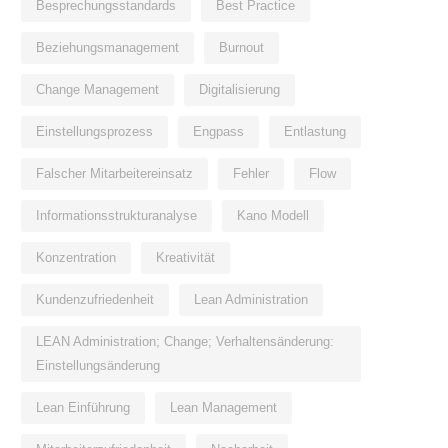
Besprechungsstandards
Best Practice
Beziehungsmanagement
Burnout
Change Management
Digitalisierung
Einstellungsprozess
Engpass
Entlastung
Falscher Mitarbeitereinsatz
Fehler
Flow
Informationsstrukturanalyse
Kano Modell
Konzentration
Kreativität
Kundenzufriedenheit
Lean Administration
LEAN Administration; Change; Verhaltensänderung:
Einstellungsänderung
Lean Einführung
Lean Management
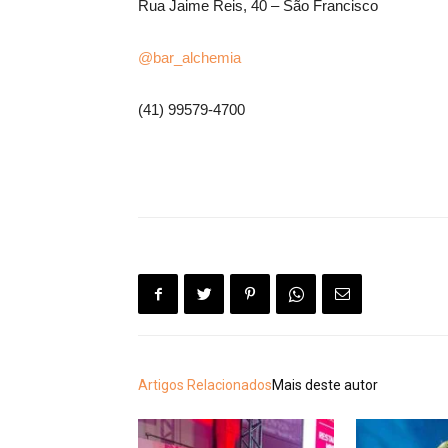
Rua Jaime Reis, 40 – São Francisco
@bar_alchemia
(41) 99579-4700
Artigos Relacionados
Mais deste autor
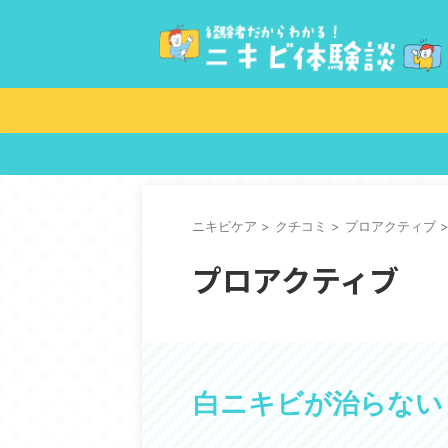
ニキビケア
>
クチコミ
>
プロアクティブ
プロアクティブ
白ニキビが治らない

•••••

_Problem statement_
Once the pictures are set aside, transcribe the remaining lines above exactly.

_Task result_
Besprechungsstandards
Best Practice
Beziehungsmanagement
Burnout
Change Management
Digitalisierung
Einstellungsprozess
Engpass
Entlastung
Falscher Mitarbeitereinsatz
Fehler
Flow
Informationsstrukturanalyse
Kano Modell
Konzentration
Kreativität
Kundenzufriedenheit
Lean Administration
LEAN Administration; Change; Verhaltensänderung:
Einstellungsänderung
Lean Einführung
Lean Management
Rua Jaime Reis, 40 – São Francisco
@bar_alchemia
(41) 99579-4700
Artigos Relacionados
Mais deste autor
ニキビケア
>
クチコミ
>
プロアクティブ
プロアクティブ
白ニキビが治らない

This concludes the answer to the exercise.